TASK MATERIAL ▸

******************************

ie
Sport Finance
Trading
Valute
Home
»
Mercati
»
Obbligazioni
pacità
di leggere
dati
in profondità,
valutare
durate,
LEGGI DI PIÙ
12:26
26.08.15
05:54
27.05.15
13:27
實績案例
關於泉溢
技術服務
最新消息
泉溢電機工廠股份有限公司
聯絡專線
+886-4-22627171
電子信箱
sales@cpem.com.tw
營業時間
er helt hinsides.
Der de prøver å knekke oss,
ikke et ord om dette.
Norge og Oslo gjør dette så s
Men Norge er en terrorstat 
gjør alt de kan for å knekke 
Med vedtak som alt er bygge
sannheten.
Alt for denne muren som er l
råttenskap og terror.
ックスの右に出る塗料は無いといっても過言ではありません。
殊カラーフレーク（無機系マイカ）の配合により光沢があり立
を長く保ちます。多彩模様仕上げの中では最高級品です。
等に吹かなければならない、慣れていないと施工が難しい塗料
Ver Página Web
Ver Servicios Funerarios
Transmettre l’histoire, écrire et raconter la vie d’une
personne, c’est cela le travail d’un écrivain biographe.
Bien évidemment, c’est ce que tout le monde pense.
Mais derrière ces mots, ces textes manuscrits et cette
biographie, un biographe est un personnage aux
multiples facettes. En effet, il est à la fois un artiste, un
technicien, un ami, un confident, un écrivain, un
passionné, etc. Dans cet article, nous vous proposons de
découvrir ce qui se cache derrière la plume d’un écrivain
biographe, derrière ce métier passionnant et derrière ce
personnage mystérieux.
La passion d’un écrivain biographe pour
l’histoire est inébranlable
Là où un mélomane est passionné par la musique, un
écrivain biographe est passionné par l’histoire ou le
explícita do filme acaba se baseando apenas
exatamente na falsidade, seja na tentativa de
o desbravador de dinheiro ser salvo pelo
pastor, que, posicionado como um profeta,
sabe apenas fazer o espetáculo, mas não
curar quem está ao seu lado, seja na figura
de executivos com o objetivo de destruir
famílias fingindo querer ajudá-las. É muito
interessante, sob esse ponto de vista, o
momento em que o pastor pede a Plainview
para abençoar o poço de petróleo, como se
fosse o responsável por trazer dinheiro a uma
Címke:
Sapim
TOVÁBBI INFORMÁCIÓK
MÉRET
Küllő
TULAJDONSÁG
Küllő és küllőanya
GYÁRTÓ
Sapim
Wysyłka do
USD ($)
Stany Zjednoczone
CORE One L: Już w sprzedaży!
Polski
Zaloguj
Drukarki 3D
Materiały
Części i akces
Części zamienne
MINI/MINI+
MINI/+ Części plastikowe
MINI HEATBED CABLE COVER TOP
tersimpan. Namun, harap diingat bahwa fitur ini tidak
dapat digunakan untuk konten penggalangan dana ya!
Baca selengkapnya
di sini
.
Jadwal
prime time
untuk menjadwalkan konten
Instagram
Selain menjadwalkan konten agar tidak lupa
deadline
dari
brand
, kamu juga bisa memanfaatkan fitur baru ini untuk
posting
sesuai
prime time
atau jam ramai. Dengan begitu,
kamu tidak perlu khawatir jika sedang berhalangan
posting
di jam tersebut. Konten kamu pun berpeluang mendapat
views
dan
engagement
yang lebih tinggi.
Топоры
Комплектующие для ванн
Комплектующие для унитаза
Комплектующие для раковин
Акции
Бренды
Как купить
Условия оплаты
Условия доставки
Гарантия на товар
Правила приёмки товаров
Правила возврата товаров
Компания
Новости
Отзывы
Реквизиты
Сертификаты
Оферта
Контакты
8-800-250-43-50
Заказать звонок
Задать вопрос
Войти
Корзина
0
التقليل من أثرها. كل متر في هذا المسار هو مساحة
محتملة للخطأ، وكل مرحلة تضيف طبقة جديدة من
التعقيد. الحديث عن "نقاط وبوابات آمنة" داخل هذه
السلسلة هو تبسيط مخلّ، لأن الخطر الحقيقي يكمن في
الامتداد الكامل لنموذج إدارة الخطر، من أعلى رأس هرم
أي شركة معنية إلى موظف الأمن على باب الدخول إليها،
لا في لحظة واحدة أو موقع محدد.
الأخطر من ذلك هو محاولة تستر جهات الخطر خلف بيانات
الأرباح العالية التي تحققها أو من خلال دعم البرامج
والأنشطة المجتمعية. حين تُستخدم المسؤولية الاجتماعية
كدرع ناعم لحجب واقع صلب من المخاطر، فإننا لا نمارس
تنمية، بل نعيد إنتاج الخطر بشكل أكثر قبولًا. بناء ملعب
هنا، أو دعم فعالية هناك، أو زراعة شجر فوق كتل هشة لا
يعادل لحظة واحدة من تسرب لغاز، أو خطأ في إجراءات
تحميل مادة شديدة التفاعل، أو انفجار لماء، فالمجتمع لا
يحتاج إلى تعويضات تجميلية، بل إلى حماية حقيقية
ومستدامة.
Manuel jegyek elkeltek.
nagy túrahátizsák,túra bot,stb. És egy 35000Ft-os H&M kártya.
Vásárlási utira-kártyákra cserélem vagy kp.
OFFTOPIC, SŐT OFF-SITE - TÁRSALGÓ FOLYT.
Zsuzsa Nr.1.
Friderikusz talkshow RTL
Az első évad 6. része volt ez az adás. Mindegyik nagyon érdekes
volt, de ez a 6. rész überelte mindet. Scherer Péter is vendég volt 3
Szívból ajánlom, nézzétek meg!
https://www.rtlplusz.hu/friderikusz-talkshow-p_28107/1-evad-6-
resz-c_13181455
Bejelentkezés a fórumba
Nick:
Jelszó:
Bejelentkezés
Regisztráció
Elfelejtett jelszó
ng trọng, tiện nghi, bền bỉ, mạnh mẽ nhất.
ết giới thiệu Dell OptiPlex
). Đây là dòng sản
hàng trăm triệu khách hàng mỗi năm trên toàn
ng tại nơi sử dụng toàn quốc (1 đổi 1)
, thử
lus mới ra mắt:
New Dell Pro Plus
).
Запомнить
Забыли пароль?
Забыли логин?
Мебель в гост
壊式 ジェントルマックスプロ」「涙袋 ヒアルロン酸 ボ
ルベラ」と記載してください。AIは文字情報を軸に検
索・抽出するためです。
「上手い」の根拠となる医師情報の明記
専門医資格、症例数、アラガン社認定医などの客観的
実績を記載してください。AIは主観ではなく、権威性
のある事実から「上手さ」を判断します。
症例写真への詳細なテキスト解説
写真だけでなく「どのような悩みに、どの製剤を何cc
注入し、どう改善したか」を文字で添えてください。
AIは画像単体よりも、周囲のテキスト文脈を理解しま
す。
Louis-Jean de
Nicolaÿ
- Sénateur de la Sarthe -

******************************

WORK INSTRUCTIONS ▸ Can you reproduce the items word for word, from the very first line through the line containing "technicien, un ami, un"?

ANSWER TO THE PROBLEM ▸
ie
Sport Finance
Trading
Valute
Home
»
Mercati
»
Obbligazioni
pacità
di leggere
dati
in profondità,
valutare
durate,
LEGGI DI PIÙ
12:26
26.08.15
05:54
27.05.15
13:27
實績案例
關於泉溢
技術服務
最新消息
泉溢電機工廠股份有限公司
聯絡專線
+886-4-22627171
電子信箱
sales@cpem.com.tw
營業時間
er helt hinsides.
Der de prøver å knekke oss,
ikke et ord om dette.
Norge og Oslo gjør dette så s
Men Norge er en terrorstat 
gjør alt de kan for å knekke 
Med vedtak som alt er bygge
sannheten.
Alt for denne muren som er l
råttenskap og terror.
ックスの右に出る塗料は無いといっても過言ではありません。
殊カラーフレーク（無機系マイカ）の配合により光沢があり立
を長く保ちます。多彩模様仕上げの中では最高級品です。
等に吹かなければならない、慣れていないと施工が難しい塗料
Ver Página Web
Ver Servicios Funerarios
Transmettre l’histoire, écrire et raconter la vie d’une
personne, c’est cela le travail d’un écrivain biographe.
Bien évidemment, c’est ce que tout le monde pense.
Mais derrière ces mots, ces textes manuscrits et cette
biographie, un biographe est un personnage aux
multiples facettes. En effet, il est à la fois un artiste, un
technicien, un ami, un confident, un écrivain, un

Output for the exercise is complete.